During a disaster, your tourism-based business may need to look out for the well-being of your customers, as well as your staff and property. Even if you are not directly affected by a disaster, you could be negatively impacted by nearby damage and a possible downturn in customers for your business. Use this checklist to plan for these events in advance and assist in minimising these impacts to your business.

You can download this checklist here.

General

  • Identify the type of natural hazards that could affect your business. The following sources of information could help you with this:
  • Include risk mitigation strategies for these hazards in your Business Continuity Plan.
  • Think about your insurance needs and make sure your chosen policy provides an appropriate level of cover for your business and that you understand any requirements.
  • Keep a back-up copy of critical documents and business data in a secure off-site location.
  • Regularly maintain your property to improve its capacity to withstand a natural disaster (for example, repairs, trimming vegetation, clearing drains).
- - - - -
- **Problems**
A. Return the passage of the disaster-preparedness checklist between "You can download" and "vegetation, clearing drains).", inclusive.
B. Where does the disaster-preparedness checklist say to keep a back-up copy of critical documents and business data?
C. Extend the disaster-preparedness checklist for tourism businesses, starting after its last line.
The items come from a separate source and are unrelated to the disaster-preparedness checklist.

- **Material shown**
- - - - -
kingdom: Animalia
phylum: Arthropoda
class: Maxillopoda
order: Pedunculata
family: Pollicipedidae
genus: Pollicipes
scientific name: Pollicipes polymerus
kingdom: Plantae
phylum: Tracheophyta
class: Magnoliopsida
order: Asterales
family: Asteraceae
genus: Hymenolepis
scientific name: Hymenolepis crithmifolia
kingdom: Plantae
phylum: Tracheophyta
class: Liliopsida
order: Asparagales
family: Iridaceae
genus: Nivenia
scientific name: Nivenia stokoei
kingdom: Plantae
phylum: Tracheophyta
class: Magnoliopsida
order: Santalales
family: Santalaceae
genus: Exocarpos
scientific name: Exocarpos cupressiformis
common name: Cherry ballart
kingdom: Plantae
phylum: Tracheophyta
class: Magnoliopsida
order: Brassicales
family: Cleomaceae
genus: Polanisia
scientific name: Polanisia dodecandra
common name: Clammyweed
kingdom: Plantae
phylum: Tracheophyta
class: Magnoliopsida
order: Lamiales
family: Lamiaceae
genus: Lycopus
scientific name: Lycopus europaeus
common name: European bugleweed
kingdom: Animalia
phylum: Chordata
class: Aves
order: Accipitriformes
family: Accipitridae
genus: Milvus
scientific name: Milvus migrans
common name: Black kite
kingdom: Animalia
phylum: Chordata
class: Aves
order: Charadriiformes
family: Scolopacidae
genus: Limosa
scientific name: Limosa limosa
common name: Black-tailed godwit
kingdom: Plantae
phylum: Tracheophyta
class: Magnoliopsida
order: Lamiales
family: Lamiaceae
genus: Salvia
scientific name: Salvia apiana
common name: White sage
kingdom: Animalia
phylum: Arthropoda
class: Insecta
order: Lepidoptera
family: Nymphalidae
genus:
- - - - -
- **Answers to the exercise**
A.
You can download this checklist here.

General

  • Identify the type of natural hazards that could affect your business. The following sources of information could help you with this:
  • Include risk mitigation strategies for these hazards in your Business Continuity Plan.
  • Think about your insurance needs and make sure your chosen policy provides an appropriate level of cover for your business and that you understand any requirements.
  • Keep a back-up copy of critical documents and business data in a secure off-site location.
  • Regularly maintain your property to improve its capacity to withstand a natural disaster (for example, repairs, trimming vegetation, clearing drains).

B. In a secure off-site location.

C.
  • Consider making changes to your business buildings/property to protect against a natural disaster (for example, tiling the floor in flood prone areas).
  • Include provisions for interruptions of essential services and critical infrastructure during an emergency (for example, power, water, phone, fuel) as part of your Business Continuity Plan.
  • Identify an evacuation plan and route that is specific to your business property and location, record this in your Business Continuity Plan.
  • Identify safe refuge locations on your business property in case it is not possible or safe for staff, business visitors or guests to evacuate.

Emergency information

  • Identify the emergency arrangements for your area. For example, check your Community Bushfire Protection Plan for your Nearby Safer Place and Exit Routes at www.fire.tas.gov.au Note that a Nearby Safer Place should be a place of last resort, and not your only plan in an emergency.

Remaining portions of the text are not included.